* [EXERCISE INSTRUCTIONS] Return every line of the records below verbatim, with no pictures in the copy.

──────────

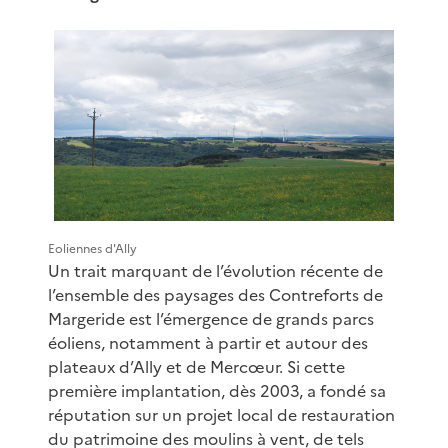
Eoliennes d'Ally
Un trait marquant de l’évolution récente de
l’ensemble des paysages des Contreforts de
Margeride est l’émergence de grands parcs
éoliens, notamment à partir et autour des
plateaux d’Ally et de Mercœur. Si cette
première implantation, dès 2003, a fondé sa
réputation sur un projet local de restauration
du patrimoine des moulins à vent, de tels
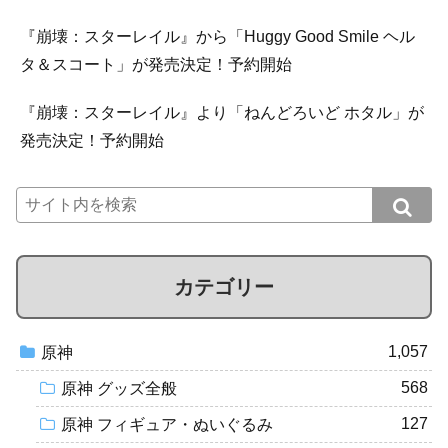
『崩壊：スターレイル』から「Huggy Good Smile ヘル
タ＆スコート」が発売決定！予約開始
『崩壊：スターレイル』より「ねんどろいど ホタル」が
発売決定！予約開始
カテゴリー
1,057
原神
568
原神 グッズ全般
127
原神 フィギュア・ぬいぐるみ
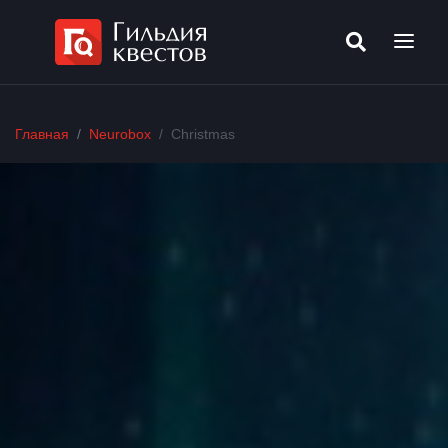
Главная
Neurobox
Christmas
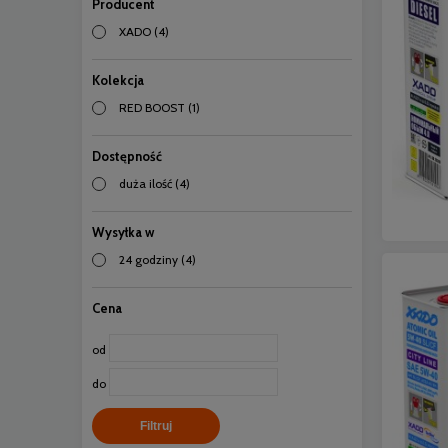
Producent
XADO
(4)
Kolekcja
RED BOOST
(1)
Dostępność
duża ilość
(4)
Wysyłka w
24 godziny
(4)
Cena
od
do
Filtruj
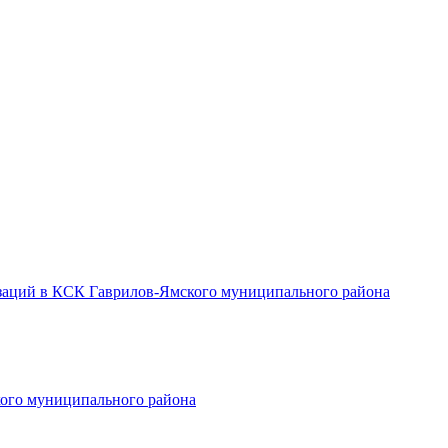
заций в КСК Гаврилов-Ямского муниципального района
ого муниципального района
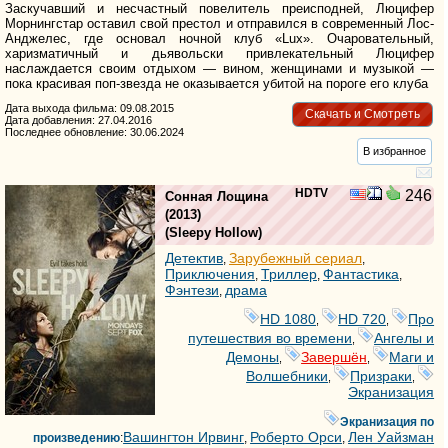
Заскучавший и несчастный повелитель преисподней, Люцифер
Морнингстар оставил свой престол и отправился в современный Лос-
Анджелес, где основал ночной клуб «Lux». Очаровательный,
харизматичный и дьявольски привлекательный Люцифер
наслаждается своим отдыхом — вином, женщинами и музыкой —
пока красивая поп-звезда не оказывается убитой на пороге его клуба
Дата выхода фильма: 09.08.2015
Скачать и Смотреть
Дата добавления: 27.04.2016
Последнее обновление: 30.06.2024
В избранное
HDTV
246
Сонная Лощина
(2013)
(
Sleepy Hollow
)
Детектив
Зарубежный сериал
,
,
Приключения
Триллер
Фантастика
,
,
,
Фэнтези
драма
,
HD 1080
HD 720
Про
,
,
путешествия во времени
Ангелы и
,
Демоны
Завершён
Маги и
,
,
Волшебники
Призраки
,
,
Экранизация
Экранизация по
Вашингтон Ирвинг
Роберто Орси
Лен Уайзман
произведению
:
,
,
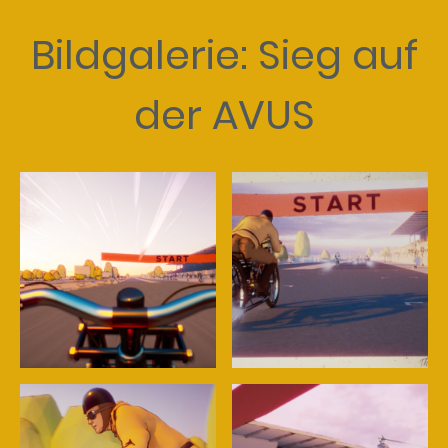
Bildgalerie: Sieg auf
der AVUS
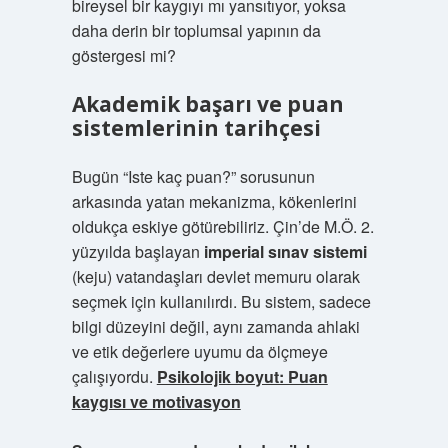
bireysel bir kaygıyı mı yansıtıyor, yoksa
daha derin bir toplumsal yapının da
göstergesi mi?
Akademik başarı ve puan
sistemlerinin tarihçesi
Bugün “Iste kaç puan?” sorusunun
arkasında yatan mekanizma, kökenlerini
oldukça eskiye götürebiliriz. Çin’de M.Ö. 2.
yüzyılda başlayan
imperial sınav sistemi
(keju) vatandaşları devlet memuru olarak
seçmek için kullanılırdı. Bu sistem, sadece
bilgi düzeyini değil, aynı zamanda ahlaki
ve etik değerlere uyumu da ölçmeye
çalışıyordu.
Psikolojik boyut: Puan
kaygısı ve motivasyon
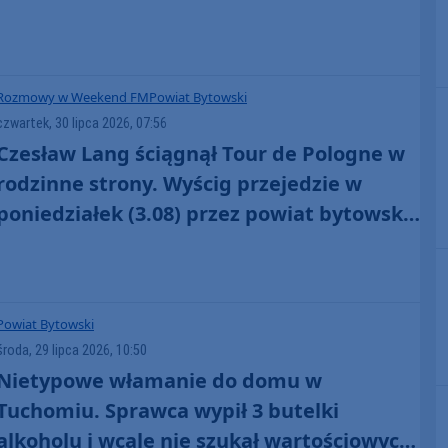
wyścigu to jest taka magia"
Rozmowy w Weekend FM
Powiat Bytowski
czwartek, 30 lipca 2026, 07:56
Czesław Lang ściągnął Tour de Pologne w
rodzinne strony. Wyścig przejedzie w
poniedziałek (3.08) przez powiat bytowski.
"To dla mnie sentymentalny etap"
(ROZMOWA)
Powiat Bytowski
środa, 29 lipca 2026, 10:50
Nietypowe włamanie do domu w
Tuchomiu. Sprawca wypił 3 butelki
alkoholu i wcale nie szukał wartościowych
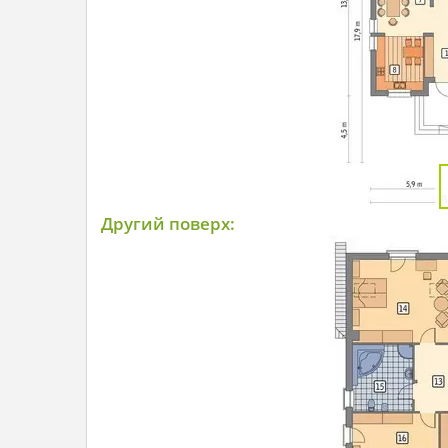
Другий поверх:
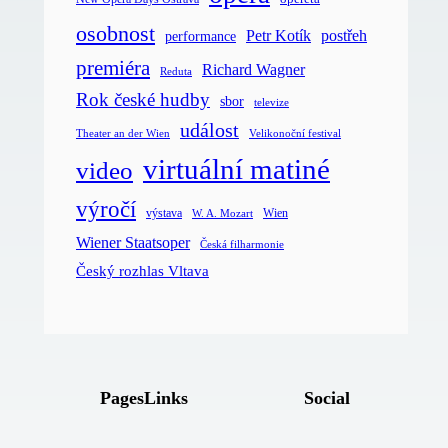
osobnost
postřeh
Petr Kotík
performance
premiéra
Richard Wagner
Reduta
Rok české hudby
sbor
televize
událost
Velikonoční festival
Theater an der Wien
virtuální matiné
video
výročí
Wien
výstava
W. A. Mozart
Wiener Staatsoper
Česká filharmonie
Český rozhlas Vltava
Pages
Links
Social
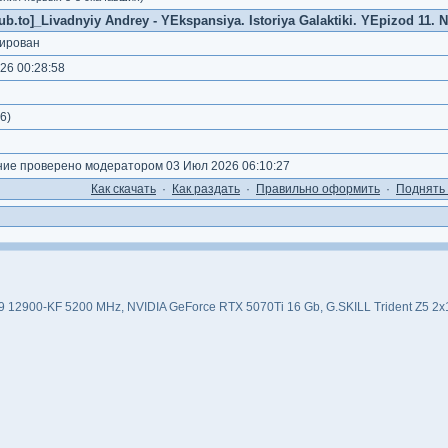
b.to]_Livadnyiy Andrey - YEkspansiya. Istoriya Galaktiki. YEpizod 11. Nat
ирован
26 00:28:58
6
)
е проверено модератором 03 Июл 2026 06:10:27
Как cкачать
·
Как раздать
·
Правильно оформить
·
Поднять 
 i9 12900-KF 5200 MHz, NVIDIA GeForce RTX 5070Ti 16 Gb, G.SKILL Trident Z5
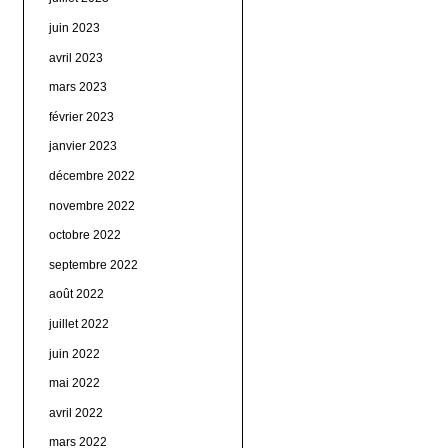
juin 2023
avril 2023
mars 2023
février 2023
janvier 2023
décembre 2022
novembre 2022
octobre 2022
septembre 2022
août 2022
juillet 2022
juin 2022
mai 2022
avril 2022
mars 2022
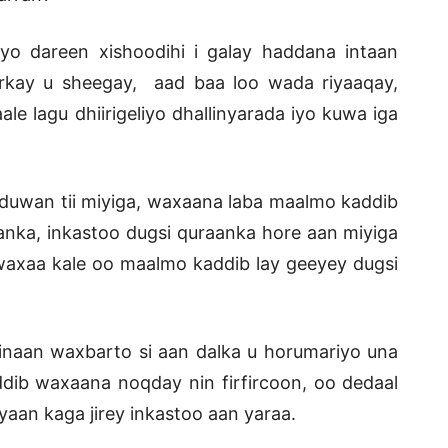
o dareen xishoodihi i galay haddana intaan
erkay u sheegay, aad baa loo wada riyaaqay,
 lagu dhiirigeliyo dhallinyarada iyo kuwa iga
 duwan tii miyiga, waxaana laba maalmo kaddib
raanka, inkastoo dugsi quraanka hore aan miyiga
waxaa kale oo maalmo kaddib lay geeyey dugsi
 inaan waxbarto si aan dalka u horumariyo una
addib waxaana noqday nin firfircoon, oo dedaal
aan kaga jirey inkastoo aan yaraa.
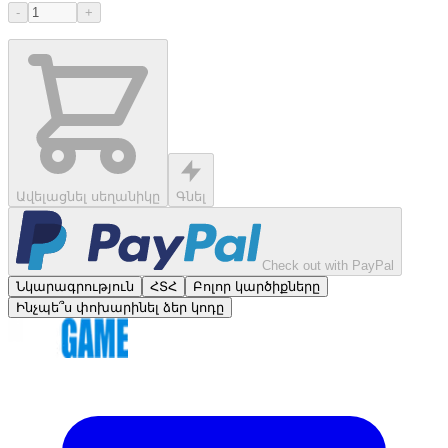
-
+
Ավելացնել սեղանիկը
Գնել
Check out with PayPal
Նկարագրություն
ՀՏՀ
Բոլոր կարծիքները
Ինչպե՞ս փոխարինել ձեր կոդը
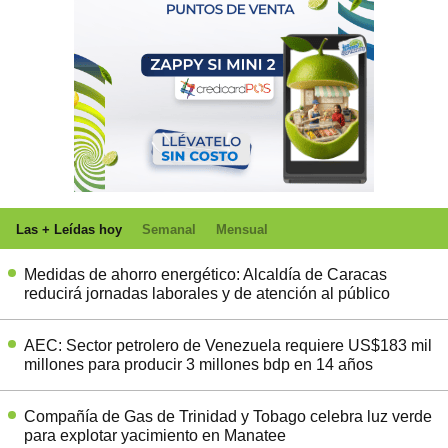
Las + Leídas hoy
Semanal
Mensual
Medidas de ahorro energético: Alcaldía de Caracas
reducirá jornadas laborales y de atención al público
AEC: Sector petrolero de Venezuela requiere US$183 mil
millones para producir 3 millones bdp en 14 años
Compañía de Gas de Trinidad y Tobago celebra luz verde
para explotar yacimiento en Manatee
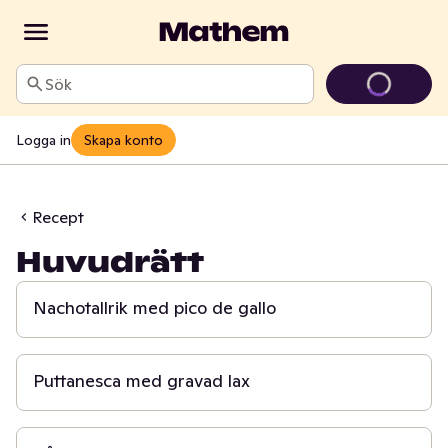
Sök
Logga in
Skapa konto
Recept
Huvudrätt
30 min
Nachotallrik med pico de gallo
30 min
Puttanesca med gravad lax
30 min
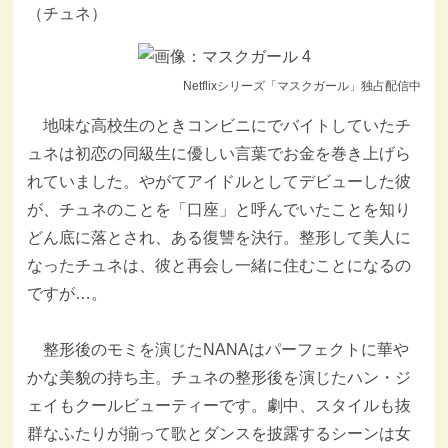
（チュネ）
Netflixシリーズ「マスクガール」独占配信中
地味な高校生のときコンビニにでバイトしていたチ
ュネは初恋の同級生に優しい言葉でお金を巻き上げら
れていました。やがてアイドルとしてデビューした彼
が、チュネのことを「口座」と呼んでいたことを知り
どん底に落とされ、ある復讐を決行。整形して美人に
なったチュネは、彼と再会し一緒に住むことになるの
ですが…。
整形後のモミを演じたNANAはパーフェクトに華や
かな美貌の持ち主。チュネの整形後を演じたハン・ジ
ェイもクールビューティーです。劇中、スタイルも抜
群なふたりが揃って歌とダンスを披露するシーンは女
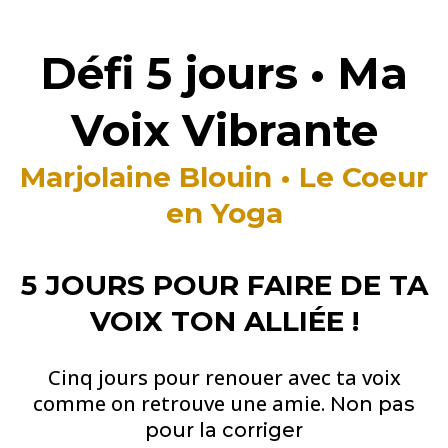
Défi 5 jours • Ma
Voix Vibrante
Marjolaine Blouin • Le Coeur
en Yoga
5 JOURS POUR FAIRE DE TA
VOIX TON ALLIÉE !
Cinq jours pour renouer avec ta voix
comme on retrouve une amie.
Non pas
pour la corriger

──────────

* [WRITTEN ANSWER]
Eoliennes d'Ally
Un trait marquant de l’évolution récente de
l’ensemble des paysages des Contreforts de
Margeride est l’émergence de grands parcs
éoliens, notamment à partir et autour des
plateaux d’Ally et de Mercœur. Si cette
première implantation, dès 2003, a fondé sa
réputation sur un projet local de restauration
du patrimoine des moulins à vent, de tels
『崩壊：スターレイル』から「Huggy Good Smile ヘル
タ＆スコート」が発売決定！予約開始
『崩壊：スターレイル』より「ねんどろいど ホタル」が
発売決定！予約開始
カテゴリー
1,057
原神
568
原神 グッズ全般
127
原神 フィギュア・ぬいぐるみ
Главная
Neurobox
Christmas
Producent
XADO
(4)
Kolekcja
RED BOOST
(1)
Dostępność
duża ilość
(4)
Wysyłka w
24 godziny
(4)
Cena
od
do
Filtruj
заций в КСК Гаврилов-Ямского муниципального района
ого муниципального района
Заскучавший и несчастный повелитель преисподней, Люцифер
Морнингстар оставил свой престол и отправился в современный Лос-
Анджелес, где основал ночной клуб «Lux». Очаровательный,
харизматичный и дьявольски привлекательный Люцифер
наслаждается своим отдыхом — вином, женщинами и музыкой —
пока красивая поп-звезда не оказывается убитой на пороге его клуба
Дата выхода фильма: 09.08.2015
Скачать и Смотреть
Дата добавления: 27.04.2016
Последнее обновление: 30.06.2024
В избранное
HDTV
246
Сонная Лощина
(2013)
(
Sleepy Hollow
)
Детектив
Зарубежный сериал
,
,
Приключения
Триллер
Фантастика
,
,
,
Фэнтези
драма
,
HD 1080
HD 720
Про
,
,
путешествия во времени
Ангелы и
,
Демоны
Завершён
Маги и
,
,
Волшебники
Призраки
,
,
Экранизация
Экранизация по
Вашингтон Ирвинг
Роберто Орси
Лен Уайзман
произведению
:
,
,
Bildgalerie: Sieg auf
der AVUS
bireysel bir kaygıyı mı yansıtıyor, yoksa
daha derin bir toplumsal yapının da
göstergesi mi?
Akademik başarı ve puan
sistemlerinin tarihçesi
Bugün “Iste kaç puan?” sorusunun
arkasında yatan mekanizma, kökenlerini
oldukça eskiye götürebiliriz. Çin’de M.Ö. 2.
yüzyılda başlayan
imperial sınav sistemi
(keju) vatandaşları devlet memuru olarak
seçmek için kullanılırdı. Bu sistem, sadece
bilgi düzeyini değil, aynı zamanda ahlaki
ve etik değerlere uyumu da ölçmeye
çalışıyordu.
Psikolojik boyut: Puan
kaygısı ve motivasyon
wyścigu to jest taka magia"
Rozmowy w Weekend FM
Powiat Bytowski
czwartek, 30 lipca 2026, 07:56
Czesław Lang ściągnął Tour de Pologne w
rodzinne strony. Wyścig przejedzie w
poniedziałek (3.08) przez powiat bytowski.
"To dla mnie sentymentalny etap"
(ROZMOWA)
Powiat Bytowski
środa, 29 lipca 2026, 10:50
Nietypowe włamanie do domu w
Tuchomiu. Sprawca wypił 3 butelki
alkoholu i wcale nie szukał wartościowych
Другий поверх:
osobnost
postřeh
Petr Kotík
performance
premiéra
Richard Wagner
Reduta
Rok české hudby
sbor
televize
událost
Velikonoční festival
Theater an der Wien
virtuální matiné
video
výročí
Wien
výstava
W. A. Mozart
Wiener Staatsoper
Česká filharmonie
Český rozhlas Vltava
Pages
Links
Social
b.to]_Livadnyiy Andrey - YEkspansiya. Istoriya Galaktiki. YEpizod 11. Nat
ирован
26 00:28:58
6
)
е проверено модератором 03 Июл 2026 06:10:27
Как cкачать
·
Как раздать
·
Правильно оформить
·
Поднять 
 i9 12900-KF 5200 MHz, NVIDIA GeForce RTX 5070Ti 16 Gb, G.SKILL Trident Z5
juin 2023
avril 2023
mars 2023
février 2023
janvier 2023
décembre 2022
novembre 2022
octobre 2022
septembre 2022
août 2022
juillet 2022
juin 2022
mai 2022
avril 2022
mars 2022
o dareen xishoodihi i galay haddana intaan
erkay u sheegay, aad baa loo wada riyaaqay,
 lagu dhiirigeliyo dhallinyarada iyo kuwa iga
 duwan tii miyiga, waxaana laba maalmo kaddib
raanka, inkastoo dugsi quraanka hore aan miyiga
waxaa kale oo maalmo kaddib lay geeyey dugsi
 inaan waxbarto si aan dalka u horumariyo una
addib waxaana noqday nin firfircoon, oo dedaal
aan kaga jirey inkastoo aan yaraa.
-
+
Ավելացնել սեղանիկը
Գնել
Check out with PayPal
Նկարագրություն
ՀՏՀ
Բոլոր կարծիքները
Ինչպե՞ս փոխարինել ձեր կոդը
Las + Leídas hoy
Semanal
Mensual
Medidas de ahorro energético: Alcaldía de Caracas
reducirá jornadas laborales y de atención al público
AEC: Sector petrolero de Venezuela requiere US$183 mil
millones para producir 3 millones bdp en 14 años
Compañía de Gas de Trinidad y Tobago celebra luz verde
para explotar yacimiento en Manatee
Sök
Logga in
Skapa konto
Recept
Huvudrätt
30 min
Nachotallrik med pico de gallo
30 min
Puttanesca med gravad lax
30 min
（チュネ）
Netflixシリーズ「マスクガール」独占配信中
地味な高校生のときコンビニにでバイトしていたチ
ュネは初恋の同級生に優しい言葉でお金を巻き上げら
れていました。やがてアイドルとしてデビューした彼
が、チュネのことを「口座」と呼んでいたことを知り
どん底に落とされ、ある復讐を決行。整形して美人に
なったチュネは、彼と再会し一緒に住むことになるの
ですが…。
整形後のモミを演じたNANAはパーフェクトに華や
かな美貌の持ち主。チュネの整形後を演じたハン・ジ
ェイもクールビューティーです。劇中、スタイルも抜
群なふたりが揃って歌とダンスを披露するシーンは女
Défi 5 jours • Ma
Voix Vibrante
Marjolaine Blouin • Le Coeur
en Yoga
5 JOURS POUR FAIRE DE TA
VOIX TON ALLIÉE !
Cinq jours pour renouer avec ta voix
comme on retrouve une amie.
Non pas
pour la corriger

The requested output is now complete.